It's a pony show now. People forget fancy boats don't catch fish, fishermen do.


----------



## bigfishtx (Jul 17, 2007)

If you want a Desperado, you can only deal with one dealer, correct? Lack of competition may be the reason for the high prices?

You do not want to get crossways with that one dealer.


----------



## Castaway2 (Aug 8, 2013)

Smackdaddy53 said:


> It's a pony show now. People forget fancy boats don't catch fish, fishermen do.


x2... I love my drive off 600 dollar cash boat! with another 900 in it. still sitting on top the world over here!


----------



## commtrd (Mar 18, 2006)

Might consider resale value if need to sell in light of the responses to this query? Plowing a bunch of cash into something you will be stuck with if need to get out from under it may not be good.


----------



## InfamousJ (May 21, 2004)

Haute Pursuit said:


> It's the Chevy Avalanche of the bay.





Gilbert said:


> Even desperado owners are ashamed to say they own one.

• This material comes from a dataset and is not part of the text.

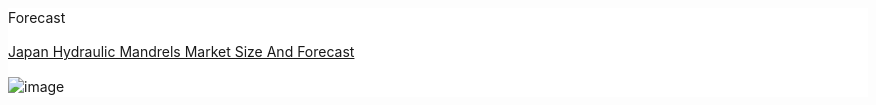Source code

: Forecast</a></p><p><a href="https://github.com/Savii25/SmartWave-Ventures/blob/main/Hydraulic-Mandrels-Market/Hydraulic-Mandrels-Market.md">Japan Hydraulic Mandrels Market Size And Forecast</a></p>
![image](https://github.com/user-attachments/assets/37d3e95f-9888-477e-be30-5a8b81161b93)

You two giving reviews on boats is like Caitlyn Jenner giving reviews on lawn mowers and jeeps.


----------



## SSST (Jun 9, 2011)

bigfishtx said:


> If you want a Desperado, you can only deal with one dealer, correct? Lack of competition may be the reason for the high prices?
> 
> You do not want to get crossways with that one dealer.


Lol, i just drove by "that" dealer and as i did i told my fiance how it seems like the same boats sit out there for sale forever. I don't what the deal is with that Baystealth on the side, but it has to have been there for 2+ years.


----------



## captfrankie (Apr 2, 2006)

*Outlaw 22*

I went on my first ride on a nasty day. I drove to Victoria that week and put down a deposit. I've owned my Desperado for a little over two years. It's absolutely the best boat I've been in. Everything about the boat has been well thought out. The height of the steps , the distance between the console and leaning post , the depth and sizes of the storage boxes, and all the foot rests, are excellent. The layout is very nice. It has a very comfortable , stable , dry ride. Only two have changed hands from the original owner. My customers love it.


----------